Britain has never experienced the baptism of the revival of Roman law, and has embarked on a unique development path different from continental law in Western Europe. But even so, it accepted the influence of Roman law without exception. King fleet (Alfred the Great 87 1-90 1) and Edward (Confessor 1043- 1066) are both famous for attaching importance to legislation. In 855, Al fleet came to Rome. He was able to read and write Latin and learned a lot from Roman law. Edward fled the Danish invasion in his early years and spent most of his time in exile in France, living among monks in Normandy for a long time. Their legislation is written by Catholic monks. They are familiar with Roman law and will naturally introduce English law. After Edward returned to China, he brought many Norman monks who were familiar with Roman law and appointed them as judges and other important positions.

When Western Europe entered the period of Roman law revival, in 1 149, Vaccarius, an Italian scholar and lost horse scholar, went to Oxford to teach Roman law at the invitation of Archbishop theobald of Canterbury, and Roman law officially began to spread in Britain. Vicarius also published a book about compiling Justinian laws and theories. During this period, some legal works published in Britain absorbed the principles of Roman law to varying degrees, which can be reflected from The Law published by glanville about 1 188 and The Laws and Customs of England published by bratton about 1259. These two works have had a far-reaching impact on the development of English law. According to textual research, bratton learned Roman law from Vicarios, and he also explained this point in the preface of the above works. The first three volumes of this book are based on personal law, substantive law and procedural law respectively, which shows that it is based on Justinian's legal ladder. Most of the other contents of this book are based on the encyclopedia of law and the study of the code by the Italian annotation law school Yazu.
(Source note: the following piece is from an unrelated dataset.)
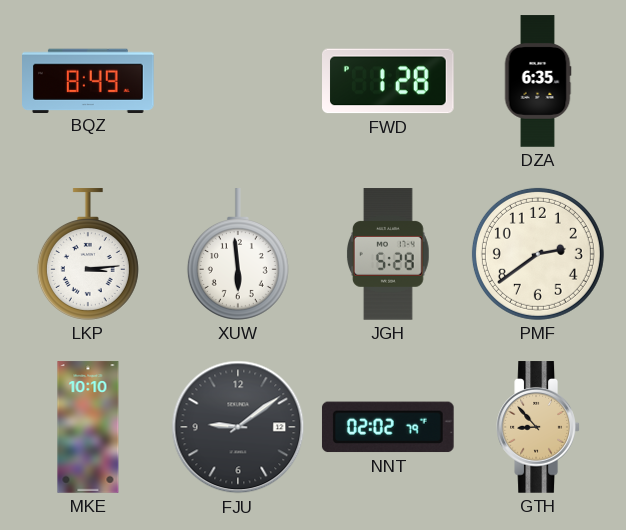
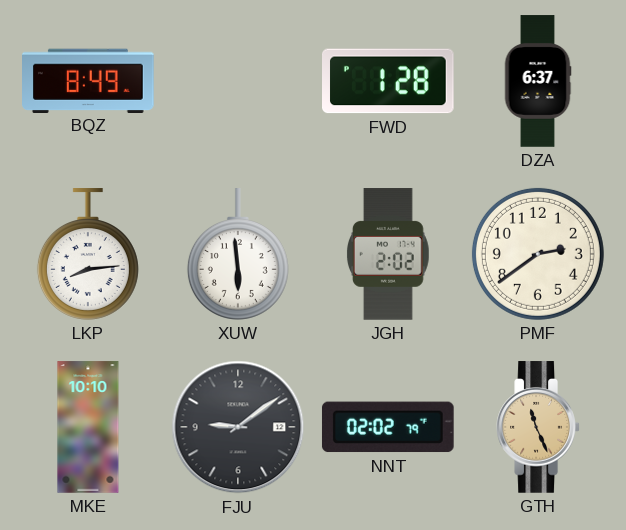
DZA: 6:35 -> 6:37
LKP: 3:14 -> 8:14
JGH: 5:28 -> 2:02
GTH: 8:53 -> 11:26
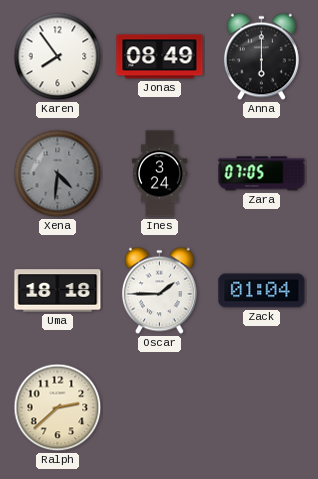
/kloc-In the mid-4th century, Britain also absorbed the experience of foreign affairs judges in Rome, made up for the defects of "civil law" with so-called "fair" and "just" judgments, and established the "court of equity", thus producing the "equity law" in Britain. As one of the main contents of equity, trust has absorbed the usufructuary right of Roman law and the experience of trust will. Others, such as commercial law, maritime law, bequest, partnership, fraud, mortgage and the legal capacity of minors and mentally disabled people, also mostly originated from Roman law.

The influence of Roman law on English law can be verified by the limitation of easement. Obtaining easement through prescription is an ancient system of Roman law, which was first seen in the Law of Twelve Bronze Tables. Its basic principle is that easement (such as right of way) is a right based on continuous and global use within a necessary time. During the Justinian period, the law stipulated that when an easement was enjoyed nonviolent, openly and stably (nes vi, nec clam, NEC Precario) for 65,438+00 years or 20 years (depending on whether the owner of the service place is local or not), an effective and legal easement was confirmed.

In determining the meaning of the term "actual use of acquired rights", the English courts adopted the terms "nes vi, nec clam, nec precario" in Roman law. In the case of 1879 stur GIS v. Brecci, the judge Lord thesiger said: "The basis of the prescription system includes the consent or acquiescence of the owner of the workplace. The inference of ambiguous consent, that is, the act or actual use of such consent, must be proved to be one or the other of the following characteristics, that is, "non-violence, openness and stability" in Roman law terminology.